Adonai, when I fall, help me get up again.
Adonai, help me to understand life.
Help me, Adonai.
(Shlenker School student prayer)
God,
Your love flows through our veins,
Like water flows down a river
You grant peace to all of us.
You are the definition of Holy.
(Shlenker School student prayer)
The students’ privilege to pray silently is a privilege for adults, too. Prayer is available to us in the pew, but also at home, in the hospital, and anywhere we may be. If we choose to use them, written prayers and services provide structure and focus that can be familiar and helpful. They’re welcome because we recall them from memory and they serve our purpose. But they’re not our sole source of prayers. Prayers of our adult hearts are the prayers that grow out of our personal, immediate, and soulful needs, too. They may relate even more deeply to our relationship with God than anything someone else could write for us. This is when poetry isn’t required and sincerity, alone, is needed.

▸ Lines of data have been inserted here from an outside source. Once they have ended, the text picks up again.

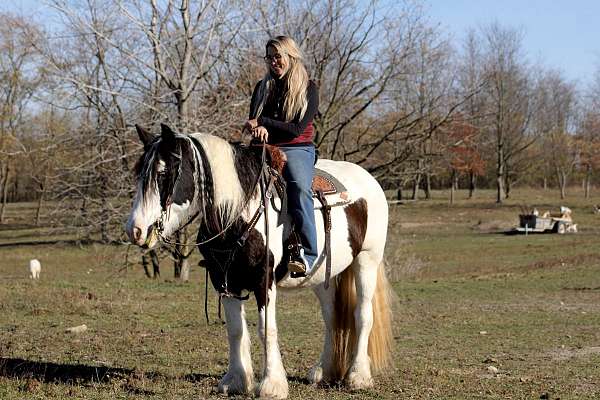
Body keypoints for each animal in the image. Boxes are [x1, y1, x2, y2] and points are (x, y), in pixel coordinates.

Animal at [125, 123, 394, 398]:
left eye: (163, 173)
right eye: (139, 174)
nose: (135, 230)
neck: (239, 211)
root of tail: (368, 179)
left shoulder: (264, 279)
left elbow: (267, 328)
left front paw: (272, 385)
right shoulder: (224, 280)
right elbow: (235, 330)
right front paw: (235, 380)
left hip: (367, 260)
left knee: (362, 314)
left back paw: (358, 376)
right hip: (323, 276)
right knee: (331, 317)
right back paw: (322, 371)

Personal prayer, or spontaneous prayer, is welcome in Judaism. In some religious faiths, only a lexicon of prayers is permitted with no room for personal prayer. I can’t imagine such a tradition that doesn’t provide for efficacy in prayer unless it’s from an “authorized” source. Rachel, Moses, and Hannah are just a few Biblical examples whose personal heartfelt prayers and pleas to God were not only heard, they were heeded.
In Judaism, God is “Shome’ah tefilah,” One who hears prayers we find in the prayer book and in words we discover in our hearts. As you wrestle with challenges that are unresolved, consider your own need to plead, to shout, and to pray to the One who hears prayer. Immediacy and honesty, even without poetry, can reveal the struggle and the hopefulness. So plead for God’s presence to nurture and sustain; pray for God to guide the hands of those who help in physical, emotional, and spiritual healing; sing aloud for understanding and never fail to shout for peace.